- [Input material]
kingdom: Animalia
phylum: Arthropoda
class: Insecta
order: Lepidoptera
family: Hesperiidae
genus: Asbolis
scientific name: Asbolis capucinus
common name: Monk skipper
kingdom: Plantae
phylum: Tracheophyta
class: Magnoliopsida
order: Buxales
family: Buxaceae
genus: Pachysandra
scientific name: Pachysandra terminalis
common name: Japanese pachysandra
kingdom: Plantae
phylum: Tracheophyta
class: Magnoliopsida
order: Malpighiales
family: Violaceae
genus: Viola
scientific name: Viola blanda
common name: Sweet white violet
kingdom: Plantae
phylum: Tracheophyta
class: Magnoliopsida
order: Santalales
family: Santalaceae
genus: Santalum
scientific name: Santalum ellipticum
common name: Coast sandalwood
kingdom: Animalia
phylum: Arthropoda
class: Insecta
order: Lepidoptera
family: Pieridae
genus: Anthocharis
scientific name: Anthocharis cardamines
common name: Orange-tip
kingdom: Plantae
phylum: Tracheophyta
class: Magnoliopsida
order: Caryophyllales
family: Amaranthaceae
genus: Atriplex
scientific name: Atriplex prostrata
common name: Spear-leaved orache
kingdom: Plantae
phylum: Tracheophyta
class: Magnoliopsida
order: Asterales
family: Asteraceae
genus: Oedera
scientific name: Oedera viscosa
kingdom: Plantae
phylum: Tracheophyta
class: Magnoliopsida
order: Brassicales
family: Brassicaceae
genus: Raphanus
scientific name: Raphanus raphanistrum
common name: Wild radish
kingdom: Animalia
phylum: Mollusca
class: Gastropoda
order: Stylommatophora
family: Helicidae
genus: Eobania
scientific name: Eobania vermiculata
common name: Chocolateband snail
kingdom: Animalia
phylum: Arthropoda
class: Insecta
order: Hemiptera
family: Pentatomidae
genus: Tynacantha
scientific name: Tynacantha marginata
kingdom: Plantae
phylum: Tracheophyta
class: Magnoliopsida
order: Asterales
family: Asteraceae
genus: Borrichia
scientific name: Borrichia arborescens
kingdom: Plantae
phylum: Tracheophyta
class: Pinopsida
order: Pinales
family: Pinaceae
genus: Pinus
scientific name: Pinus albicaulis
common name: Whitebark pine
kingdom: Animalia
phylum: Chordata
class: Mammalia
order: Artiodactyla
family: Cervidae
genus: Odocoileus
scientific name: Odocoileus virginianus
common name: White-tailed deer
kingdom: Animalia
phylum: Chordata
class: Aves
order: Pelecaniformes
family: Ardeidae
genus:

- [Problem description]
Reproduce every line of the items above, word for word and in the same order.

- [Task response]
kingdom: Animalia
phylum: Arthropoda
class: Insecta
order: Lepidoptera
family: Hesperiidae
genus: Asbolis
scientific name: Asbolis capucinus
common name: Monk skipper
kingdom: Plantae
phylum: Tracheophyta
class: Magnoliopsida
order: Buxales
family: Buxaceae
genus: Pachysandra
scientific name: Pachysandra terminalis
common name: Japanese pachysandra
kingdom: Plantae
phylum: Tracheophyta
class: Magnoliopsida
order: Malpighiales
family: Violaceae
genus: Viola
scientific name: Viola blanda
common name: Sweet white violet
kingdom: Plantae
phylum: Tracheophyta
class: Magnoliopsida
order: Santalales
family: Santalaceae
genus: Santalum
scientific name: Santalum ellipticum
common name: Coast sandalwood
kingdom: Animalia
phylum: Arthropoda
class: Insecta
order: Lepidoptera
family: Pieridae
genus: Anthocharis
scientific name: Anthocharis cardamines
common name: Orange-tip
kingdom: Plantae
phylum: Tracheophyta
class: Magnoliopsida
order: Caryophyllales
family: Amaranthaceae
genus: Atriplex
scientific name: Atriplex prostrata
common name: Spear-leaved orache
kingdom: Plantae
phylum: Tracheophyta
class: Magnoliopsida
order: Asterales
family: Asteraceae
genus: Oedera
scientific name: Oedera viscosa
kingdom: Plantae
phylum: Tracheophyta
class: Magnoliopsida
order: Brassicales
family: Brassicaceae
genus: Raphanus
scientific name: Raphanus raphanistrum
common name: Wild radish
kingdom: Animalia
phylum: Mollusca
class: Gastropoda
order: Stylommatophora
family: Helicidae
genus: Eobania
scientific name: Eobania vermiculata
common name: Chocolateband snail
kingdom: Animalia
phylum: Arthropoda
class: Insecta
order: Hemiptera
family: Pentatomidae
genus: Tynacantha
scientific name: Tynacantha marginata
kingdom: Plantae
phylum: Tracheophyta
class: Magnoliopsida
order: Asterales
family: Asteraceae
genus: Borrichia
scientific name: Borrichia arborescens
kingdom: Plantae
phylum: Tracheophyta
class: Pinopsida
order: Pinales
family: Pinaceae
genus: Pinus
scientific name: Pinus albicaulis
common name: Whitebark pine
kingdom: Animalia
phylum: Chordata
class: Mammalia
order: Artiodactyla
family: Cervidae
genus: Odocoileus
scientific name: Odocoileus virginianus
common name: White-tailed deer
kingdom: Animalia
phylum: Chordata
class: Aves
order: Pelecaniformes
family: Ardeidae
genus:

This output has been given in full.